Every line with the string "Demographic" must be copied from the entries below.
========================================
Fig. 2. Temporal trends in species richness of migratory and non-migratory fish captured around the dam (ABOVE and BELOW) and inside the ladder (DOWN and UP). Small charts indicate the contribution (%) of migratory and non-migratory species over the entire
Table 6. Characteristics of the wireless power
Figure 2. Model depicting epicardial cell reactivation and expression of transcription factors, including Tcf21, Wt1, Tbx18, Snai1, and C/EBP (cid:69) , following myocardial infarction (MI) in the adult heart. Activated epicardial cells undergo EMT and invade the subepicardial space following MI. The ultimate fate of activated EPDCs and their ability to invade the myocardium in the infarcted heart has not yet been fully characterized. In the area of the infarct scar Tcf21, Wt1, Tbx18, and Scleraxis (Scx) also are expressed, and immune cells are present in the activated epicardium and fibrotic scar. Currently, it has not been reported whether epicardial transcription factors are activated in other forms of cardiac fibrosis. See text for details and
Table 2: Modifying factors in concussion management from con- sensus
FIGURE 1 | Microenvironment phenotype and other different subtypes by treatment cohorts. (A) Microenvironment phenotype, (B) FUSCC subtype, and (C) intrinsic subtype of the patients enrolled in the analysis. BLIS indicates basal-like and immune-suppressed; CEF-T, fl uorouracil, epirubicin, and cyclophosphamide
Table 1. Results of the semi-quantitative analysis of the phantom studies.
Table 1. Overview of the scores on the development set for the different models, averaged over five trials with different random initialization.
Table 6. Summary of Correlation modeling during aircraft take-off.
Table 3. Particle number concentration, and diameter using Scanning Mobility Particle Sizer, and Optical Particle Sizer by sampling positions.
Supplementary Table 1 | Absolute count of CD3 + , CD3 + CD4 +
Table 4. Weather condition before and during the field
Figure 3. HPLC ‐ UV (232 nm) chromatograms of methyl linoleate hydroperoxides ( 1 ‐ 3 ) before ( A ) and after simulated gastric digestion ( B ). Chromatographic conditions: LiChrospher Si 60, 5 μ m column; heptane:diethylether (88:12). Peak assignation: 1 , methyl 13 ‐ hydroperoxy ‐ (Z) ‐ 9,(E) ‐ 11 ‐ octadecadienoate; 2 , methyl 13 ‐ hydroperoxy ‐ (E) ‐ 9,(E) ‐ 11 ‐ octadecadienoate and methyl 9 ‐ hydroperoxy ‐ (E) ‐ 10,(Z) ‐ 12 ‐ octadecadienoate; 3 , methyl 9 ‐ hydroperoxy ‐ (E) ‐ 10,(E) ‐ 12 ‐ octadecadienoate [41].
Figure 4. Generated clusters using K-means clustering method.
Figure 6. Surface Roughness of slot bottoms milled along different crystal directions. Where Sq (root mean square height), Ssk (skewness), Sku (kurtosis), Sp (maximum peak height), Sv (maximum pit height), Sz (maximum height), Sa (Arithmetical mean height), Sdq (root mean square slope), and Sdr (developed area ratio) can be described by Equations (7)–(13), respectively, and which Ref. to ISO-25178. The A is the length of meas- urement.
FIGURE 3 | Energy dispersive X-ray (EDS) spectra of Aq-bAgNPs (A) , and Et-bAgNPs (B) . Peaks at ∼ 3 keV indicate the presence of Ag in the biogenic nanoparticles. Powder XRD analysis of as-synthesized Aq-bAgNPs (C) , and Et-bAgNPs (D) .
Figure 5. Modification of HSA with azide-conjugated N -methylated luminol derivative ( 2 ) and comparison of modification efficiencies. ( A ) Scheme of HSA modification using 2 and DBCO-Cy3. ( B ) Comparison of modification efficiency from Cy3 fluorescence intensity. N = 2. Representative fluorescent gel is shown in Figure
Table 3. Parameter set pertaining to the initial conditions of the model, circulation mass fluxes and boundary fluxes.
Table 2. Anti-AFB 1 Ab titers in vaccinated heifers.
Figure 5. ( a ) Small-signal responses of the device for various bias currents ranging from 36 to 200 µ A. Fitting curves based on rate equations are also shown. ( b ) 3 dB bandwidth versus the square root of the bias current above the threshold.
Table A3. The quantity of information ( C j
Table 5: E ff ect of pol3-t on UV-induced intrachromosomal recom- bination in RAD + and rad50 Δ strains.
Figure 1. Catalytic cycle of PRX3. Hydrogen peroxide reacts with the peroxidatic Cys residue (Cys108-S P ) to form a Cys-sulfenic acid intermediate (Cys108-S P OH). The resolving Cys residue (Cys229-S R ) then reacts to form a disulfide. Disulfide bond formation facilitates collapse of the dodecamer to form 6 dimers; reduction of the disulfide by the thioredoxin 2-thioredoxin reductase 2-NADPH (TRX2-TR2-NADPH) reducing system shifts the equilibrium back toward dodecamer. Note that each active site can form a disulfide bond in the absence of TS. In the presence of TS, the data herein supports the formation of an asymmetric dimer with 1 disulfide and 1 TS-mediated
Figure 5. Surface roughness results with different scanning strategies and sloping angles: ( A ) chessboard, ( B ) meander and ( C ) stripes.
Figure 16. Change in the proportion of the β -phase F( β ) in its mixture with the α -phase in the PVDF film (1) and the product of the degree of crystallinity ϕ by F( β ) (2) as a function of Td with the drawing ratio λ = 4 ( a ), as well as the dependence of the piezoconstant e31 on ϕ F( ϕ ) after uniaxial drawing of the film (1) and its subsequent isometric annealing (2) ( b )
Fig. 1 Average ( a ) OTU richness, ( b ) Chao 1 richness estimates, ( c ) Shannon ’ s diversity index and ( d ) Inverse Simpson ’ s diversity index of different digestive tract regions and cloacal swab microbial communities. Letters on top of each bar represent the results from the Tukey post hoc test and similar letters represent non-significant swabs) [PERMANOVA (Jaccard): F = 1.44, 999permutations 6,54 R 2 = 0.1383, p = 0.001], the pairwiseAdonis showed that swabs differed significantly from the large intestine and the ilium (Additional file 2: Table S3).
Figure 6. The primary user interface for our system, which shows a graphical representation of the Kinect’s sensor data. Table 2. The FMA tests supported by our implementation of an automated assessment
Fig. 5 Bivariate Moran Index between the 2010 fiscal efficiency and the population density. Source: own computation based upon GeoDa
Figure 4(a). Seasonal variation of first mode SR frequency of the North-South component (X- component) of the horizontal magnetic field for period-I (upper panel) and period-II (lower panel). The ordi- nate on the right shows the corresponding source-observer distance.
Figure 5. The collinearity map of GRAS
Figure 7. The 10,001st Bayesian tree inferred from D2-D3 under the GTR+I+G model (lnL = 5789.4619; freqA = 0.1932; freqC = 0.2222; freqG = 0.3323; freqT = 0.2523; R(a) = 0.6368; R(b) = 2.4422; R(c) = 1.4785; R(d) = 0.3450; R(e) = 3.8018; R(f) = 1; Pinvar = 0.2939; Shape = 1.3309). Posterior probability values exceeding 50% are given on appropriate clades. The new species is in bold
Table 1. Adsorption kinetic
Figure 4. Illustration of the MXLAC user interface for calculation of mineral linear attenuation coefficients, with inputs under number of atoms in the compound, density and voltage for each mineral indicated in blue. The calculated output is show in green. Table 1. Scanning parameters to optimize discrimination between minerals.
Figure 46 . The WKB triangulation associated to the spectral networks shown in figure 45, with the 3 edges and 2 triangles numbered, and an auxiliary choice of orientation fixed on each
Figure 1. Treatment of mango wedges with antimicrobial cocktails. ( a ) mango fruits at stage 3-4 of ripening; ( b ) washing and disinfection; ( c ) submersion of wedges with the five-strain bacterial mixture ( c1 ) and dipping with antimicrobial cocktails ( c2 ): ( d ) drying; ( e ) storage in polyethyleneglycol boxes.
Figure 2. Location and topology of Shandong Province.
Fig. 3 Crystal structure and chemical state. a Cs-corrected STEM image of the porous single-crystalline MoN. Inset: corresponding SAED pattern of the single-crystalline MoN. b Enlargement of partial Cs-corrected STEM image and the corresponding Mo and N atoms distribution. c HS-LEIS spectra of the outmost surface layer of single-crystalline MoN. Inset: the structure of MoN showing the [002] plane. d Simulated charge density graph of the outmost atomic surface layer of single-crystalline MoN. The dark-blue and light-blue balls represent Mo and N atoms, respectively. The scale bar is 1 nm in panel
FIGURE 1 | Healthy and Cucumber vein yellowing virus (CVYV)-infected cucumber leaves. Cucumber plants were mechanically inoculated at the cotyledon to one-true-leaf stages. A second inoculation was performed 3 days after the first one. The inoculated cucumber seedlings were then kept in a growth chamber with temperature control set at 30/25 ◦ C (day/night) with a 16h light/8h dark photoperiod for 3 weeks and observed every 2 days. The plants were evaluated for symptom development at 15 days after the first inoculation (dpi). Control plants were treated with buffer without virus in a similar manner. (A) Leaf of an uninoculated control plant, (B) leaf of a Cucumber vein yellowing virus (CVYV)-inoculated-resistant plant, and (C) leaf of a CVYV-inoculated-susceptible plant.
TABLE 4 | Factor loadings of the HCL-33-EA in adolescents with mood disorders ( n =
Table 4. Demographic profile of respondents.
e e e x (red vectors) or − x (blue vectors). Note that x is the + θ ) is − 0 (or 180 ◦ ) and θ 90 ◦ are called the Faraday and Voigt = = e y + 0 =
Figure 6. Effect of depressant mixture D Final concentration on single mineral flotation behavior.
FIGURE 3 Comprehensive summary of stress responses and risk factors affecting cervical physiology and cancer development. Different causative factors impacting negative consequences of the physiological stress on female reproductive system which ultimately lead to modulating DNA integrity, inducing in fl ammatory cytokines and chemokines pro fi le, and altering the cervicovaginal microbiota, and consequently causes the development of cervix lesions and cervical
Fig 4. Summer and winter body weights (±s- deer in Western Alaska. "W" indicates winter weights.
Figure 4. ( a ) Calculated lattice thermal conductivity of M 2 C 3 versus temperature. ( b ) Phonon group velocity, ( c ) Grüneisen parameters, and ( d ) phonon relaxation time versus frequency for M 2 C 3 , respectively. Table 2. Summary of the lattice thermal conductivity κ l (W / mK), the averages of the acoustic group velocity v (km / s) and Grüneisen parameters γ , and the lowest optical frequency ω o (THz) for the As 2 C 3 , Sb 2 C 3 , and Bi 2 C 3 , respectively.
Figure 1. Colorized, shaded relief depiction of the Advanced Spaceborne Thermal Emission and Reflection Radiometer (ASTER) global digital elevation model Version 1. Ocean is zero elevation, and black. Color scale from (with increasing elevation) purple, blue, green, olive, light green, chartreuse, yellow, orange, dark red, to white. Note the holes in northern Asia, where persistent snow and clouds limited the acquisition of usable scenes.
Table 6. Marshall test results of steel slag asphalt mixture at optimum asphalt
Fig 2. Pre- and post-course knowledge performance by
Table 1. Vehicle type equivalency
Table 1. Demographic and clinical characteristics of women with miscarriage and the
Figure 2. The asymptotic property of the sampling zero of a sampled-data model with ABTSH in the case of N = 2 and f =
========================================
### SOLUTION
Table 4. Demographic profile of respondents.
Table 1. Demographic and clinical characteristics of women with miscarriage and the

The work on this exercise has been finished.